Nor is there any evidence or a claim that a bona fide sale for exportation occurred between Federal Plastics in Canada and the importer. In the absence of any sale for exportation to the United States, transaction value is not an appropriate means of appraisement. In instances where transaction value cannot be determined, or cannot be used, sections 402(a)(B) and (C) provide for appraisement under section 402(c) -- transaction value of identical or of similar merchandise. (The terms "identical merchandise" and "similar merchandise" are defined in sections 402(h)(2) and 402(h)(4), respectively.) This means of appraisement is acceptable provided sufficient information is available in order for Customs to make any adjustment that may be necessary under section 402(c)(2). No specific information pertaining to section 402(c) has been submitted to Headquarters. If in fact a section 402(c) appraisement is possible, this means of appraisement may not be disregarded by either Customs or the importer. (HRL 543912 dated April 19, 1988) Because transaction value cannot be determined and so long as transaction value of identical or similar merchandise is not available, then appraisement under deductive value is appropriate provided the statutory requirements of section 402(d) are met and that the necessary documentation and information is obtainable. In the event a section 402(d) appraisement is not possible, then appraisement should proceed under computed value as defined by section 402(e) provided the statutory requirements of this section are satisfied. Only if none of the above methods of appraisement is possible, may you appraise the merchandise in accordance with section 402(f) and calculate the dutiable value of the merchandise on the basis of the invoice price of the merchandise entered, plus the amounts incurred to transport the merchandise between Indonesia and Canada. HOLDING:

Transaction value under section 402(b) does not exist where there is no sale for exportation to the United States. Accordingly, you are directed to deny this protest and to appraise the merchandise in accordance with the hierarchal means of appraisement set forth under section 402, as discussed above.

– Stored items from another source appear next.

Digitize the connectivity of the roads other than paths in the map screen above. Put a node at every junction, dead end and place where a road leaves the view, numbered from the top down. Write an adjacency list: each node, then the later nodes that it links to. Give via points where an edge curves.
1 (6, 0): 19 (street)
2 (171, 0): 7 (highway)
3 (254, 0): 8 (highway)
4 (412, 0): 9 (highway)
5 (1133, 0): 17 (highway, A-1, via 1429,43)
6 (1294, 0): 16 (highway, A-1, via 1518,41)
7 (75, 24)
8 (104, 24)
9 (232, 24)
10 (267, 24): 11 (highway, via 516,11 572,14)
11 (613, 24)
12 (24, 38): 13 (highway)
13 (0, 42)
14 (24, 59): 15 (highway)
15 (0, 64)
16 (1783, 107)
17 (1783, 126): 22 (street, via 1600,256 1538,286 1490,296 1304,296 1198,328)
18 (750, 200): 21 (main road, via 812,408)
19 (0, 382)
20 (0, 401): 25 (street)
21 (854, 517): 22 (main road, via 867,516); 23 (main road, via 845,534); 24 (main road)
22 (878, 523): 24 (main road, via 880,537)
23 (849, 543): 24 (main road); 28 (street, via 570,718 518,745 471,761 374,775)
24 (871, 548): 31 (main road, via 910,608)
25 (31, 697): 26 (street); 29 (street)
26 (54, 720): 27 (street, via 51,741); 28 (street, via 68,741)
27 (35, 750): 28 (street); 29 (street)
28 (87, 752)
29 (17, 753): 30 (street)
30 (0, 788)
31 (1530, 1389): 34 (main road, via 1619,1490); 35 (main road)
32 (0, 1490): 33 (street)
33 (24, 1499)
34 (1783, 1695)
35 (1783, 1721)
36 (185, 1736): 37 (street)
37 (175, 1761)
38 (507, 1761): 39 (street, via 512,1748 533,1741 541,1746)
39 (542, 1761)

In accordance with section 3A(11) of Customs Directive 099 3550-065, dated August 4, 1993, Subject: Revised Protest Directive, this decision should be mailed by your office to the protestant no later than 60 days from the date of this letter. Any reliquidation of the entry in accordance with the decision must be accomplished prior to mailing of the decision. Sixty days from the date of the decision the Office of Regulations and Rulings will take steps to make the decision available to customs personnel via the Customs Rulings Module in ACS and the public via the Diskette Subscription Service, Lexis, Freedom of Information Act and other public access channels.